Şehrin bütün yolları çaytaşı ile döşenmiştir. Yollar doğu-batı istikametinde bir birine paralel yapılmıştır. Bir yerde kuzey-güney istikametinde büyük sokak kayda alınmıştır. Sokaklarla yanı sıra küçük ve büyük olmakla çaytaşı ile döşenmiş meydanlar da bulunmuştur. 3. kazı alanında boyacı dükkanı karşısında, 4. kazı alanında hamam yakınlığında, 5. kazı alanında Cuma mescidinin yanında meydanlar açılmıştır. Meydanlarda bir zamanlar ekilmiş ve şimdi kökü de kalmayan ağaçların çukurları da bulunmuştur.
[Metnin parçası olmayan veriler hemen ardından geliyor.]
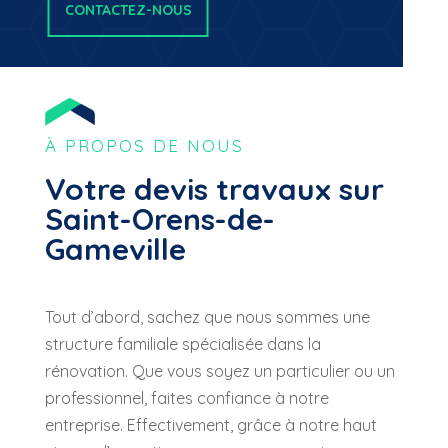
CONTACTEZ-NOUS
À PROPOS DE NOUS
Votre devis travaux sur
Saint-Orens-de-
Gameville
Tout
d’abo
rd, sachez
que
nous
sommes
une
structure
familiale
spécialisée
dans
la
rénovation
.
Que
vous
soyez
un
particulier
ou
un
professionnel,
faites
confiance
à
notre
entreprise
. Effectivement, grâce à notre haut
Şehrin bütün evlerinin temeli çaytaşı, duvarları ise kerpiçle yapılmıştır. Evlerin bir köşesinde ve ortasında kürsü ismi verilen ısınma ocakları aşikar edilmişdir. Kuzey kale surlarına yaslanmış iki odalı evin büyük odasında kürsünün bütün cizgileri aydın şekilde gözlemlenmiştir. Diğer odanın tam ortasında ise gida depolandığı ihtimal olunan ve 6 metir derinliği olan kuyu bulunmuştur. Kuyunun duvarları ve odaların döşemesi toprakla iyice dövülmüştür. Bütün evlerin çatısı ağaç ve karğılarla bağlanmış, onların da üzerine kalın toprak katı verilmişdir.
Toprak çatıyı yılın ayrı ayrı fasıllarında taş diyircekler vasıtasıyla dövmüşler. Kazılar zamanı aynı diyirceklerden bir kaç tanesi bulunmuştur. Evlerin ister iç ve dış duvarları, ister döşemesi, ister çatısı, isterse de tandır ve ocakları Şirvanda hüsusi mineraldan alınan ve “şire” ismi verilen mehlulla boyanmıştır. Boz renk çaları olan bu boya mehlulu evlere hüsusi güzellik vermekle birlikte onları yağmurdan koruma tabakası rolunu da oynamıştır. İçerisi süslenmiş evlerden birinin kuzey duvarında bu boya mehlulu aydın şekilde gözlemlenmiştir.